» **Excerpted passage**:
But after a Globe investigation this year uncovered evidence of deliberate use of harmful pesticides inside the industry, and hundreds of people who have fallen ill from using medicine that was tainted, Health Canada began random tests throughout the industry, in part to gauge the extent of the problem.

Spot checks at seven companies revealed evidence of banned chemicals at two medical marijuana producers. Plant samples taken at Hydropothecary Corp. showed signs of the pesticide myclobutanil, while screening of plants at Peace Naturals Project Inc. turned up evidence of piperonyl butoxide, a pesticide ingredient that is prohibited for use on cannabis.

Those discoveries came after banned pesticides such as myclobutanil and bifenazate were found late last year in products sold by Mettrum Ltd. and Organigram Inc. Such problems have led to mass recalls, and have damaged the credibility of the industry, in which producers often bill themselves to investors and consumers as pharmaceutical-grade companies.

» **Dataset excerpts**:
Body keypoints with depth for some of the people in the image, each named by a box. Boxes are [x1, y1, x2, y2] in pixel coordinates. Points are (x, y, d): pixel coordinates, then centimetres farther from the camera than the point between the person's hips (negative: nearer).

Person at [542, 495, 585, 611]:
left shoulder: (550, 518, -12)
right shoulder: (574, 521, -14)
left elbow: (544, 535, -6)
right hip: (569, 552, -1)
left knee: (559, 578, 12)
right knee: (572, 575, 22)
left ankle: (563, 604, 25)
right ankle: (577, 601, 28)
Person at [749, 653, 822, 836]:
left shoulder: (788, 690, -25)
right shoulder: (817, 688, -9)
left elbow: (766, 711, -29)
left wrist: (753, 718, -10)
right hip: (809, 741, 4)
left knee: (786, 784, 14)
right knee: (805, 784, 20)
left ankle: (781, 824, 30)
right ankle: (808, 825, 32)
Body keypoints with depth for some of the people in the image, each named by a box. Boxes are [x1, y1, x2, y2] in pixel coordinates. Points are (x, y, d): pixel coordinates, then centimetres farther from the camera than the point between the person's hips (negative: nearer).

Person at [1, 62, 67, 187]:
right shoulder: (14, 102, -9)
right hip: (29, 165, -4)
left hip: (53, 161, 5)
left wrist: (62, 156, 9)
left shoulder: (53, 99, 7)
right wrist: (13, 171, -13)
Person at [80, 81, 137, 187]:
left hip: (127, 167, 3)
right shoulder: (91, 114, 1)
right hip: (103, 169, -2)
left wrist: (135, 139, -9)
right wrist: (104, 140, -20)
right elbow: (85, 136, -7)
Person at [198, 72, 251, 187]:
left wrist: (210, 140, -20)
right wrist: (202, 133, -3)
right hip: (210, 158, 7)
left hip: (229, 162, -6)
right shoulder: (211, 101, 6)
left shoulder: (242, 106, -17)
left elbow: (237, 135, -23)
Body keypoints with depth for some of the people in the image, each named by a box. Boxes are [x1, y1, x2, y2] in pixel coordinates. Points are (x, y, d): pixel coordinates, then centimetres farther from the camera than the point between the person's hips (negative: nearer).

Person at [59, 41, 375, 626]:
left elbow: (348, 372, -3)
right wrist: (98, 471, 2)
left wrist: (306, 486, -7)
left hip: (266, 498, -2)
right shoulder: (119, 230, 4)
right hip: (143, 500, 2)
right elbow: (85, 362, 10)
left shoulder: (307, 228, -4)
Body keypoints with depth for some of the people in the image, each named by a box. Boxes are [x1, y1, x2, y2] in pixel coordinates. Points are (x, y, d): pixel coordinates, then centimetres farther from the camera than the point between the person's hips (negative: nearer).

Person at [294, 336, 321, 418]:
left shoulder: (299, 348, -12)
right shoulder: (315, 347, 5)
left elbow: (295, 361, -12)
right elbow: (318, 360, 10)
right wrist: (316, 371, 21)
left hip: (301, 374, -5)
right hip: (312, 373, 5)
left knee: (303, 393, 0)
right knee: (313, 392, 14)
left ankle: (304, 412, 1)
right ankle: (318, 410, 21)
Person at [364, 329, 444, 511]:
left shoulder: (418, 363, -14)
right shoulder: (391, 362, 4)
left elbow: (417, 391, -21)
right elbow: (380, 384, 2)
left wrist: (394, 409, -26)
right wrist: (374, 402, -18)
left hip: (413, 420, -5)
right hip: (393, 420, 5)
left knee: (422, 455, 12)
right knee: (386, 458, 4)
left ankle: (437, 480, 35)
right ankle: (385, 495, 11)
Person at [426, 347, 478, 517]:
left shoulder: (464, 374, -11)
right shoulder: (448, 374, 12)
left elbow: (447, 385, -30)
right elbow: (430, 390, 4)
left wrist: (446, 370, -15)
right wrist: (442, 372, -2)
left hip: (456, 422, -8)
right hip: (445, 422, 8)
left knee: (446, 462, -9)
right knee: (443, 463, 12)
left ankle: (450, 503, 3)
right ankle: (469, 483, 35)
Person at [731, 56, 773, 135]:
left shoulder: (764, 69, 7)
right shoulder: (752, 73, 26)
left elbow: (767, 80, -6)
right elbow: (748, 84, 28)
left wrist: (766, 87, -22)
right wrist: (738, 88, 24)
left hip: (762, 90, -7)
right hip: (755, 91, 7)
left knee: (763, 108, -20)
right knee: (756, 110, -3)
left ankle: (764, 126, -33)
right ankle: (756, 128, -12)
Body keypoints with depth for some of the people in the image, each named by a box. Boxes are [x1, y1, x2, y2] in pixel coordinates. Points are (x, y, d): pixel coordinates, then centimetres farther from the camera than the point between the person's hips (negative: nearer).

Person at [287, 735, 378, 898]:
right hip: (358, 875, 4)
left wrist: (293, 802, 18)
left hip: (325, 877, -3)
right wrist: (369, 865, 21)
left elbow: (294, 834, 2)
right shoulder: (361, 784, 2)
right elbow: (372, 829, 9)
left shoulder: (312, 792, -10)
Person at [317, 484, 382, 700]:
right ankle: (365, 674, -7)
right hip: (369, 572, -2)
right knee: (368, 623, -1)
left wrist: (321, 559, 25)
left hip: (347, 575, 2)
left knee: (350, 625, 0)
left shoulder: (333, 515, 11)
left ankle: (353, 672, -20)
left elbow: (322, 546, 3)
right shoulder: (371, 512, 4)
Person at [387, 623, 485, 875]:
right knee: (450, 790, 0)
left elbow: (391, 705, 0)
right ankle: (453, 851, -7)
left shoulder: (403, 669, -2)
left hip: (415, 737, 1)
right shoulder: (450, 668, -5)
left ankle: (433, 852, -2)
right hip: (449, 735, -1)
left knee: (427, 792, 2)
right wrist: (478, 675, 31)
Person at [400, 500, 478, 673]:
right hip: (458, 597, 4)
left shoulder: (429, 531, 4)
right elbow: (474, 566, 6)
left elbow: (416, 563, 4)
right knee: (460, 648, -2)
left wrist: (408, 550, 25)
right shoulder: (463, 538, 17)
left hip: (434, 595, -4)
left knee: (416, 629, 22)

» **Task requirements**: Reproduce the passage on pesticides in medical marijuana from "Spot checks at" to "use on cannabis.".

» **Task response**:
Spot checks at seven companies revealed evidence of banned chemicals at two medical marijuana producers. Plant samples taken at Hydropothecary Corp. showed signs of the pesticide myclobutanil, while screening of plants at Peace Naturals Project Inc. turned up evidence of piperonyl butoxide, a pesticide ingredient that is prohibited for use on cannabis.